▶ [Source text]:
== Segment start ==

Freedom's Price by Michaela MacColl

fpo
ISBN: 9781620916247
Publisher's Synopsis:
Eliza Scott isn’t quite a slave, but she’s not free either. She’s not a prisoner, but her family lives in a jail. Eliza, who attends a secret floating school on the Mississippi River because it’s illegal for her to read, says she understands how dangerous her situation is—but her parents know she’s not afraid enough. When a devastating cholera epidemic strikes the city, Eliza discovers she will have to be clever and resourceful to escape a slave catcher and the worst fire in St. Louis’ history. Will Eliza be willing to pay the price of freedom? Freedom’s Price is the second book in the Hidden Histories series, which examines little known moments in American history. Based on actual events and people, the book is extensively researched and includes an author’s note and bibliography.

Guest Post:
The Hidden History series is meant to tell the stories of kids on the fringes, viewing history in the making through their eyes.  “Rory’s Promise” was about a penniless orphan from New York City sent to a remote mining town in Arizona in 1904.  Freedom’s Price is about Eliza Scott, a black girl, daughter of the famous Dred Scott, and what she’ll risk for her freedom. 

The next book is about about a Lipan Apache girl sent to the Carlisle Indian Boarding School to “assimilate.”  With each of these books I face the challenge of finding an authentic voice for my main characters. The more diverse my characters become, the harder this is to do!
 

I’ve written a series of literary mysteries for Chronicle Books – Emily Dickinson solving a murder based on a poem. Louisa May Alcott investigating a crime connected with her work with fugitive slaves. It was pretty easy to find their voices. These women left their writing behind – not just their literary output but also their letters and journals. And their friends and family wrote about them too. With Louisa May Alcott I also had the gift of Jo March – a lovable and engaging character she based on herself!

But how am I to find Eliza Scott’s voice? Her parents were illiterate. They spoke to the press exactly once.  Eliza never did. Although she could read, she didn’t leave behind any letters or journals. Instead I rely on my research and imagination. The non-fiction adult book “Mrs. Dred Scott: A Life on Slavery’s Frontier” by Lea Vandervelde  was invaluable. The author faced the same problem so she mined all the information about what life was like and then accessed other narratives to weave together a plausible story about Harriet. Some of the people in Eliza’s life did leave a record behind, such as the preacher who stands up to the fugitive slave catcher and helps Eliza get an education.  I also used a narrative by a literate slave called “Incidents in the Life of a Slave Girl, Written by Herself,” by Harriet Ann Jacobs. Jacobs lived at approximately the same time as Eliza and I loved her thoughtful way of expressing her outrage about the unfairness of her life’s struggles. And then I do what I always do when I’m writing about family relationships – I fall back on my own experience raising two daughters. I had no trouble at all writing a devastating fight between Eliza – who is trying to spread her wings even though it’s risky – and her mother – who is only trying to protect her.  So research + imagination = the secret sauce to finding voices in the past.

Thanks for having me visit. I’d love for your readers to visit my website.


MrsK's Review:
What Librarian doesn't like Historical Fiction? Many of us began our journeys with a book that allowed us to enter the past when we were young readers. Do you remember discovering life in a sod house with Laura from the Little House series? Did you discover great adventures with the American Girl series? Have you stepped into the diaries of those who experienced history in the Dear America series?

== Segment end ==

▶ [Study material]:
== Segment start ==

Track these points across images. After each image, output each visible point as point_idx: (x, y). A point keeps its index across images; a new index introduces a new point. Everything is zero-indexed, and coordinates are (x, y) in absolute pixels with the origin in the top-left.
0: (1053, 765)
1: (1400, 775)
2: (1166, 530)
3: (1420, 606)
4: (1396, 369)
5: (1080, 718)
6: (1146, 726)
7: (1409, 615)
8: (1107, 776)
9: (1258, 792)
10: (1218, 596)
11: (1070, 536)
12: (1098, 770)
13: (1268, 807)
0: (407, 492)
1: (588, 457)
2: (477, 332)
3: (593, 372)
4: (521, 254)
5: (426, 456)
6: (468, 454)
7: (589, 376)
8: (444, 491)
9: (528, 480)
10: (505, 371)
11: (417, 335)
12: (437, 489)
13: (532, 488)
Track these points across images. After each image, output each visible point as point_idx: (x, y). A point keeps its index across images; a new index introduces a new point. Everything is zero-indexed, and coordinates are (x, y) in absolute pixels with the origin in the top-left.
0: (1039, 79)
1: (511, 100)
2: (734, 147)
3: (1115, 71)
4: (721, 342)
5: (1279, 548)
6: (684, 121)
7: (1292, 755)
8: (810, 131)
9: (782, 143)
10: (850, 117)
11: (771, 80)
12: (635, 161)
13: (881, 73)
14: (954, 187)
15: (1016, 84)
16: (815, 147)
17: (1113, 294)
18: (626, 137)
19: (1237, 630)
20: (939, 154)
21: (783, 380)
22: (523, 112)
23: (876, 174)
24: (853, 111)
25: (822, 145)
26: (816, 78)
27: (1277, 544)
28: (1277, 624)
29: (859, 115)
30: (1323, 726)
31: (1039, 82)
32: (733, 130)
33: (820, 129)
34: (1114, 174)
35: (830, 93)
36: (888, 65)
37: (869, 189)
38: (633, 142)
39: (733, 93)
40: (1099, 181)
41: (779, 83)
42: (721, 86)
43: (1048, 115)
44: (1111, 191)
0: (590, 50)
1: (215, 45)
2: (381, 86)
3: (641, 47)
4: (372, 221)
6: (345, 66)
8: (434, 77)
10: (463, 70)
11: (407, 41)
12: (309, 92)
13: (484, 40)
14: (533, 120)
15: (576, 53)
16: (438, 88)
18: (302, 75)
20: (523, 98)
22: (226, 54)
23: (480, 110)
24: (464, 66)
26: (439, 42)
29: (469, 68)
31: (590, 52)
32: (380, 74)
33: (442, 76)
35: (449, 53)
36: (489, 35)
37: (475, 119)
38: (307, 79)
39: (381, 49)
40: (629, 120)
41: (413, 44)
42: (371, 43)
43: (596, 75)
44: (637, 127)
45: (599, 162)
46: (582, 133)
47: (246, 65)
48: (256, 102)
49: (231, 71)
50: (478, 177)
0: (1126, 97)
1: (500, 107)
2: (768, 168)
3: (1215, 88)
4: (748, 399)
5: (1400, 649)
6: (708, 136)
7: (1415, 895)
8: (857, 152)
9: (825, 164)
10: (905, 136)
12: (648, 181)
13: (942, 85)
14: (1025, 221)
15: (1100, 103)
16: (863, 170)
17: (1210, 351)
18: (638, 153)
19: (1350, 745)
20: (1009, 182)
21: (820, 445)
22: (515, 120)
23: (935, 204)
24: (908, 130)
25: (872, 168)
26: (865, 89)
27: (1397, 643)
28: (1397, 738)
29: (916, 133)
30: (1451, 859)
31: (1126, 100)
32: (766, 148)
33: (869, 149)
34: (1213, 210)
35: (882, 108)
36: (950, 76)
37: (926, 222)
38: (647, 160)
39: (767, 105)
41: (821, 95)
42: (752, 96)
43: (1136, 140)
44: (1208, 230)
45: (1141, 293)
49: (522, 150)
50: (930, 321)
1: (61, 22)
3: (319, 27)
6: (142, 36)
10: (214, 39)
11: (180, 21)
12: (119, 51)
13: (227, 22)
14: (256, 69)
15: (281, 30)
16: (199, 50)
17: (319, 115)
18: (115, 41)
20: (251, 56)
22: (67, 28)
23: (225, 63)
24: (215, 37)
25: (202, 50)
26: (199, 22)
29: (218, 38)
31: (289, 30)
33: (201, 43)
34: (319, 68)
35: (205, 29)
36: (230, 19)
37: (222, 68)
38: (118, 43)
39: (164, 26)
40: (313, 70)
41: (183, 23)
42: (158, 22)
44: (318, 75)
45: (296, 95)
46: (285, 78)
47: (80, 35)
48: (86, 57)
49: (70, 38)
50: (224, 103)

== Segment end ==

▶ [Work instructions]:
[a] According to the Source text, where does Freedom's Price fall in the Hidden Histories series?
[b] Please reproduce the Source text from "Thanks for having" to "Dear America series?", swapping "Historical Fiction" for "Biography".
[c] Why, according to the Source text, was it easy to find the voices of Emily Dickinson and Louisa May Alcott for the mystery series?
The data is separate material, apart from the Source text.

▶ [Answers per task]:
[a] It is the second book in the series.

[b]
Thanks for having me visit. I’d love for your readers to visit my website.


MrsK's Review:
What Librarian doesn't like Biography? Many of us began our journeys with a book that allowed us to enter the past when we were young readers. Do you remember discovering life in a sod house with Laura from the Little House series? Did you discover great adventures with the American Girl series? Have you stepped into the diaries of those who experienced history in the Dear America series?

[c] Both women left their writing behind, including their literary output, letters and journals, and their friends and family also wrote about them. For Alcott there was also Jo March, a character she based on herself.